Anyway, enough about that. I'm reading this book called "Tilt" that I picked up from the New Fiction display at the library. It's not a chick lit book, it's just a regular novel, and it started out okay but now I'm a little more than halfway through and I'm starting to get annoyed by it. For one thing, EVERYONE has cancer or some kind of controversial characteristic. (And I'm not kidding. So far there have been eight characters, one is the storyteller, two have died of cancer, one has autism, one is gay, and one is manic-depressive. Then there is a narcussistic mother and an infant who doesn't do anything.) But that's not even the most annoying thing. The most annoying thing is the dialogue... everyone says the name of whomever they're speaking to in their sentence. "Talk, talk, talk, BRIDGET," he said, "blah blah blah blah blah." It's seriously almost every time anyone says anything and after however many hundred pages, it's getting REALLY annoying.

Martin was offered a free ticket to a Valentine's Day dinner in Indy on Saturday put on by the Indianapolis Association of Wabash Men. It's a semi-formal event, tickets are normally $45 per couple, and I would love to go, but we can't leave Anja for that long. For one thing, even if we DID want to leave her, I would have to pump, and I'm still too afraid of those things to do that. But it's all the way in Indianapolis, so that's at least two hours right there, down and back, and we'd be there some hours too, and that's just too long considering we've never left her. Well, except for that time I left her with my sisters-in-law when I went to the dry cleaners, but that was only about 20 minutes, it hardly counts as leaving her FOR something. Anyway, we said maybe next year.

Anja didn't take a nap today!! Aaaahh!!! But she was happy and snuggly and smiley all day long. We had a good day. We even walked down to the bank! And I guess she did take three tiny cat naps throughout the day, during which I vacuumed the front of the house and wrote my earlier blog post.
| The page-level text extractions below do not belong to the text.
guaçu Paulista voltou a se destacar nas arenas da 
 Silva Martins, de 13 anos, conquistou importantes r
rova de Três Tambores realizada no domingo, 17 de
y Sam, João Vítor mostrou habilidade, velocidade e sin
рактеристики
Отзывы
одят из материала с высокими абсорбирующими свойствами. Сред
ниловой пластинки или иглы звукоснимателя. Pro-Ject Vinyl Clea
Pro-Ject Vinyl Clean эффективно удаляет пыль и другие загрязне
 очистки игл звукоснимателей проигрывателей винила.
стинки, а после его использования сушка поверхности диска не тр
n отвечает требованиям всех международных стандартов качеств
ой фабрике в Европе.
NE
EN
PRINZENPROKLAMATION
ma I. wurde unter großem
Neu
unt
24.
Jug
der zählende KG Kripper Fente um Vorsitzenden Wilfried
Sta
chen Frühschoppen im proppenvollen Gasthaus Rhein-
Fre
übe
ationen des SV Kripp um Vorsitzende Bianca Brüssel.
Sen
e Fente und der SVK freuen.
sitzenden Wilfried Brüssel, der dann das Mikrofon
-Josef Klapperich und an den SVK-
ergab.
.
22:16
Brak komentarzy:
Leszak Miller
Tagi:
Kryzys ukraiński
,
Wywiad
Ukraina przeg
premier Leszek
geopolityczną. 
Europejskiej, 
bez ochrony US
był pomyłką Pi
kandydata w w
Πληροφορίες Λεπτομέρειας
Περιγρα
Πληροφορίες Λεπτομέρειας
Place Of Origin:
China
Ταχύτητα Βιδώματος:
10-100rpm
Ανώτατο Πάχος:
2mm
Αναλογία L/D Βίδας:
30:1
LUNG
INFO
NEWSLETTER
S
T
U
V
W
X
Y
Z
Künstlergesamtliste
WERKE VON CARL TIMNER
We went to Barnes & Noble tonight to keep Anja awake for a little while and to get me out of the house because I was feeling cabin-feverish, and we spent a good chunk of our time there in the kids books section. We looked around at our favorite books from when we were kids and read a Frog & Toad story. Then Martin pulled out a copy of "The Little Engine that Could" and showed me that they've changed the engine from being a male to being a female. This was after I had read an illustrated version of "Puff the Magic Dragon" in which they changed the last verse to be very PC, saying, "A dragon lives forever, but not so little girls and boys." Um, hello? That's two extra syllables, it doesn't even work for the song. It throws the whole rhythm off, and it's totally unnecessary. Jackie Paper is a boy, let's just deal with that fact, okay? And the Little Engine? He was a boy too. If it was the Little Tugboat, I could see that being changed to a female since ships are feminine, and actually, I guess trains might be too... but who cares?!? You know, believe it or not, people, while women and men might be equal, there are still men in the world and sometimes things are boys without being girls. Take Martin, for example. He's just a boy. I don't call Martin my HusbandWife because I think that it's sexist to just have a manly husband without the choice of him being female.

Okay, I know I'm rambling on and on, but I'm getting really fired up about this. I mean, really! Where is it going to end? When are we going to just stop trying so hard and agree that everyone is equal and nobody is better than anybody else??? Grrrr....

Alright, enough ranting for tonight. Anja woke up, surprisingly and now she is on my lap and wide awake, so I think I'll try to get her back to sleep and then head on up myself.

3 comments:

Anne said...

Here, here, Annie! On both accounts -marriage tips and gender issues! :o)

That's actually the main advice I was trying to give Laura a couple of weeks ago: generally just let it go.

Makes life much easier.

LauraSuz said...

I do like that piece of advice!

I don't remember you saying anything about this though, Anne.

Anne said...

So obviously I did a really bad job.